Saint Zita is one of the Incorruptibles -- the name given by medieval Catholic clergy to the astonishingly preserved bodies of saints, martyrs, and beati, the blesseds on the road to canonization…100 or so Incorruptibles…are known to exist… From "The Incorruptibles," by Heather Pringle, originally published in Discover, June 2001 (scroll down for text).
For more on the phenomenon of incorruptible bodies of saints, see "Saints Preserve Us," a fascinating article in Fortean Times. (That would appear to be the head of St. Catherine of Siena preserved in the ornate reliquary.)

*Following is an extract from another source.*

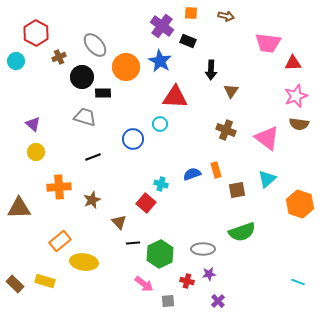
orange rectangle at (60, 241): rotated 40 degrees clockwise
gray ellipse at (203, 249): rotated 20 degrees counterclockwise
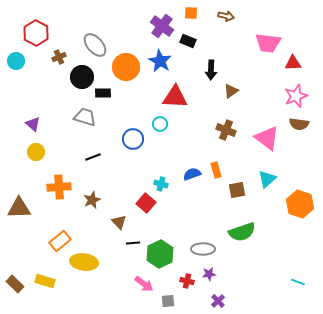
brown triangle at (231, 91): rotated 21 degrees clockwise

An excerpt: Because there have been many impeccable accounts of incorruptibility, many presumed saints were exhumed and re-interred. It soon became the custom to exhume all candidates for beatification or canonisation. Throughout the Middle Ages, churches vied for possession of incorrupt bodies, as they were a proven magnet for pilgrims (who, of course, brought offerings and donations). Despite its damp climate, mediæval Britain has nurtured a good number of saintly characters whose bodies didn’t decay, including Cuthbert, Werburgh, Waltheof and Guthlac. Amongst them were two royal sisters (Etheldreda and Withburga), a king (Edward the Confessor), a bishop (Hugh of Lincoln) and an archbishop of Canterbury (Alphege). At the Reformation, all their shrines were destroyed and the incorrupt body parts dispersed. When her shrine at Ely Cathedral was destroyed, the saintly Queen Etheldreda’s hand was preserved by a devout Catholic family. The still incorrupt hand was enshrined, some 400 years later, when a little Catholic Church was re-established in Ely. An apocryphal story relates how the present Queen, on a tour of the cathedral, met the crusty Irish priest of the little Catholic Church. She asked him if it wouldn’t be a ‘nice gesture’ to return the hand of St Etheldreda to the cathedral; he replied that it would be a nice gesture for her to return the cathedral to the Catholic church.